January 14, 2013

As the government of CAR attempts to implement a peace deal with rebel groups, MSF is expanding its emergency response for people affected by the conflict.

As the government of Central African Republic (CAR) attempts to implement a peace deal it struck with rebel groups in the country, Doctors Without Borders/Médecins Sans Frontières (MSF) is continuing to expand its emergency response to thousands of people who have been affected by the conflict. MSF is also negotiating for greater access to areas where health care staff has fled and basic medical services are no longer available.

In recent weeks, as the conflict worsened, thousands of civilians fled their homes and sought refuge in the bush, where they tried to subsist without proper shelter, safe drinking water, or access to medical services.
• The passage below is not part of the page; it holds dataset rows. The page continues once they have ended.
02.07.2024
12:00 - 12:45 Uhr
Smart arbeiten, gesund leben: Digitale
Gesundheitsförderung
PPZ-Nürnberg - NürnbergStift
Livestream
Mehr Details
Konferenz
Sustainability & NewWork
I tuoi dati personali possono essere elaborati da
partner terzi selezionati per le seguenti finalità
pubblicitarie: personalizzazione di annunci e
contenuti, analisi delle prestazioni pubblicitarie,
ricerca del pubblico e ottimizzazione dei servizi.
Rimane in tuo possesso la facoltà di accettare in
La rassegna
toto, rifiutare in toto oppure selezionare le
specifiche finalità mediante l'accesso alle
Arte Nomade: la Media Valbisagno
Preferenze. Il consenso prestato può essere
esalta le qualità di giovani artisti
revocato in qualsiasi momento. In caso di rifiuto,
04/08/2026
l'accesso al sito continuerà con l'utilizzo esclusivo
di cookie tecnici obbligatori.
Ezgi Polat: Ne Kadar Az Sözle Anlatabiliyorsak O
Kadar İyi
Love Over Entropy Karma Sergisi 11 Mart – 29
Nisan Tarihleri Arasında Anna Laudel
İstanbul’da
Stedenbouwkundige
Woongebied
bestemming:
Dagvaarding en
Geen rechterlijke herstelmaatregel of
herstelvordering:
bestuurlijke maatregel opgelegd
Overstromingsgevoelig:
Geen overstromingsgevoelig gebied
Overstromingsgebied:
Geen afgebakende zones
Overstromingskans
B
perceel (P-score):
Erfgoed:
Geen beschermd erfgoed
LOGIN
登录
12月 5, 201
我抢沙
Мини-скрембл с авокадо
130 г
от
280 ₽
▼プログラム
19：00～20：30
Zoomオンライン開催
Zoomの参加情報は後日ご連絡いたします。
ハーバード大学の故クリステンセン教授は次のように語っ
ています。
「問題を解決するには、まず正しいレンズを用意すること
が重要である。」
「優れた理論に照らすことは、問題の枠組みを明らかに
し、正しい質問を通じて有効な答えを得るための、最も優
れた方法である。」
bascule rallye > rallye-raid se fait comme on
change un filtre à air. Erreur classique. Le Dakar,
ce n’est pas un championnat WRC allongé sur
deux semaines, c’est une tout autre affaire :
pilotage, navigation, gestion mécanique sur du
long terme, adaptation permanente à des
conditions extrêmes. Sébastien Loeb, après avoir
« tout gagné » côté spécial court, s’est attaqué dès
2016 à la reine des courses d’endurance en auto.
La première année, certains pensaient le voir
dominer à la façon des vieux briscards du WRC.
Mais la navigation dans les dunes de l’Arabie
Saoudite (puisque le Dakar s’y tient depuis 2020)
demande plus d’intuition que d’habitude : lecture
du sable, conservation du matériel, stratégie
On January 10, MSF opened an emergency project in the government-held frontline town of Damara and began providing basic health care, conducting mobile clinics, and supporting displaced people in order to prevent deaths due to common illnesses such as diarrhea, respiratory infections, and malaria, which is a chronic health care threat in CAR. Medical staff has been treating up to 100 patients per day, most of them for malaria and malnutrition.
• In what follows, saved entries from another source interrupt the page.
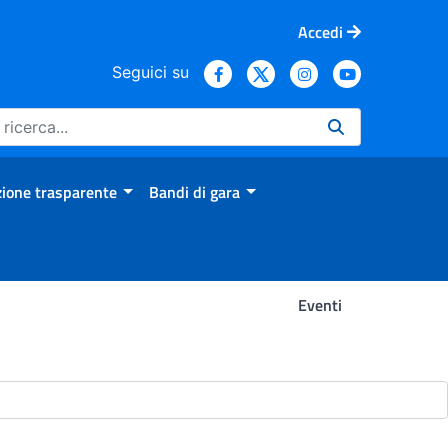
Accedi
Seguici su
ione trasparente
Bandi di gara
Eventi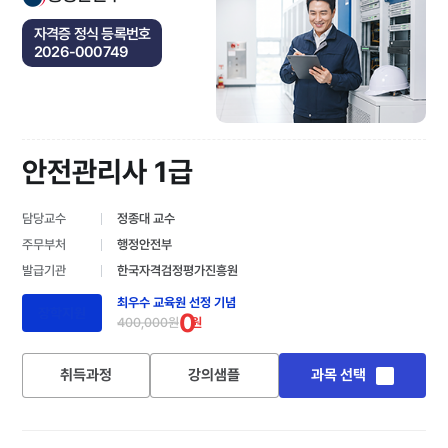
자격증 정식 등록번호
2026-000749
안전관리사 1급
담당교수
정종대 교수
주무부처
행정안전부
발급기관
한국자격검정평가진흥원
최우수 교육원 선정 기념
장학지원
0
400,000원
원
취득과정
강의샘플
과목 선택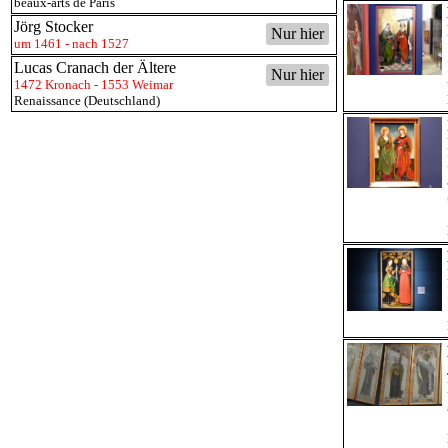
beaux-arts de Paris
Jörg Stocker
Nur hier
um 1461 - nach 1527
Lucas Cranach der Ältere
Nur hier
1472 Kronach - 1553 Weimar
Renaissance (Deutschland)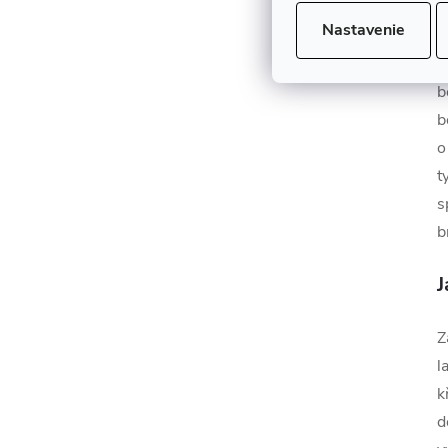
p
Nastavenie
N
V
b
b
o
t
s
b
J
Z
l
k
d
"The Central African population already suffers from some of the worst health indicators in the world, with alarming mortality rates even in peaceful times,” says Sylvain Groulx, an MSF coordinator in CAR. “Because of the recent instability, many people have been forced to displace themselves. An added burden is the fact that many local health facilities closed when medical staff fled into the bush. The few health posts that have remained open are either running out of basic essential medicines or, worse, had their stock completely looted."
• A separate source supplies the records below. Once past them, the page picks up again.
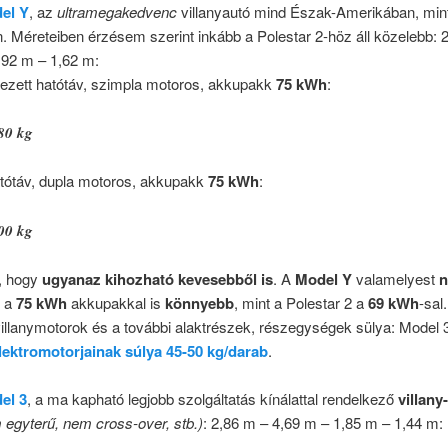
el Y
, az
ultramegakedvenc
villanyautó mind Észak-Amerikában, min
 Méreteiben érzésem szerint inkább a Polestar 2-höz áll közelebb: 
,92 m – 1,62 m:
mezett hatótáv, szimpla motoros, akkupakk
75 kWh
:
80 kg
tótáv, dupla motoros, akkupakk
75 kWh
:
00 kg
ó, hogy
ugyanaz kihozható kevesebből is
. A
Model Y
valamelyest
n
g a
75 kWh
akkupakkal is
könnyebb
, mint a Polestar 2 a
69 kWh
-sal
illanymotorok és a további alaktrészek, részegységek sülya: Model 
lektromotorjainak súlya 45-50 kg/darab
.
el 3
, a ma kapható legjobb szolgáltatás kínálattal rendelkező
villany
 egyterű, nem cross-over, stb.)
: 2,86 m – 4,69 m – 1,85 m – 1,44 m: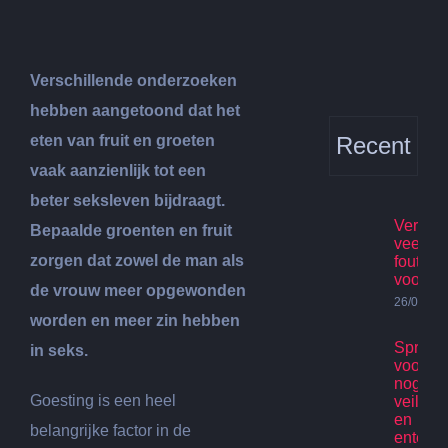
Verschillende onderzoeken
hebben aangetoond dat het
eten van fruit en groeten
Recent
vaak aanzienlijk tot een
beter seksleven bijdraagt.
Verhuis
Bepaalde groenten en fruit
veelge
zorgen dat zowel de man als
fouten
voorko
de vrouw meer opgewonden
26/07/20
worden en meer zin hebben
Spring
in seks.
voor ki
nog st
Goesting is een heel
veilig p
en
belangrijke factor in de
enterta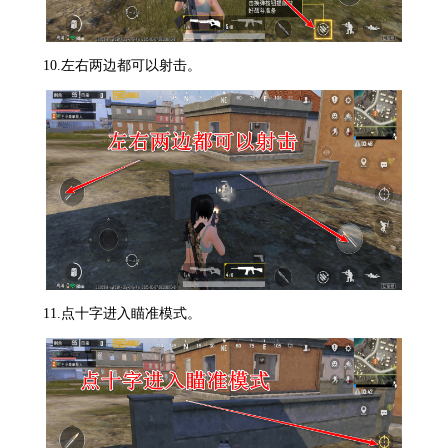
10.左右两边都可以射击。
11.点十字进入瞄准模式。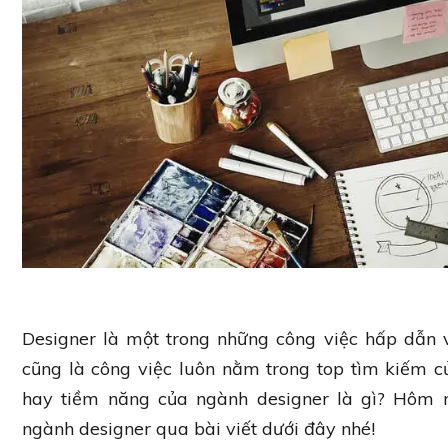
Designer là một trong những công việc hấp dẫn 
cũng là công việc luôn nằm trong top tìm kiếm 
hay tiềm năng của ngành designer là gì? Hôm
ngành designer qua bài viết dưới đây nhé!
At an MSF project in Batangafo, in the northwest of the country, consultations at the hospital have dropped from an average 128 a day in the 10 days before the town was taken by rebel forces to an average of 66 a day. Many families fled into the bush, spending the nights in the cold, without mosquito nets and with limited amounts of food and safe drinking water.

In December, an MSF emergency surgical team sent to Kaga Bandoro treated 6 people for bullet wounds and 27 civilians, including women and children, for burns after an explosion at a petrol station.

MSF has carried out an evaluation of seven health centers in the capital of Bangui, and mobile teams are now visiting those health centers on a regular basis, providing training for the rapid diagnostic malaria test and providing malaria drugs to treat approximately 840 malaria cases. MSF is also prepared to offer emergency surgical response in Bangui, with one team pre-positioned in Maternité Castor, ready to respond. Additionally, MSF has sent teams to evaluate the situation from Grimari to Bria, and Sibut, and the organization is transporting several tons of medicine to distribute immediately to health facilities that are open.

Before this conflict, CAR was already in a chronic state of medical emergency. The population has suffered from decades of violence, displacement, and insecurity caused by clashes between rebel groups and government forces, as well as armed bandits. Access to health care is limited due to a lack of qualified human resources, a very limited Ministry of Health presence outside the capital, and frequent ruptures in the supplies of essential medicines. The current armed conflict is aggravating the existing health crisis, as thousands of people remain vulnerable to disease, with little or no access to health care. Investment from international donors and aid agencies will likely shrink if there is no guarantee of a stable government and no guarantee of security for aid personnel.

MSF has 75 international staff working in five of the 17 country’s prefectures. All seven of its projects have remained operational with expatriate and national staff throughout the crisis. The number will continue to grow to support new emergency projects.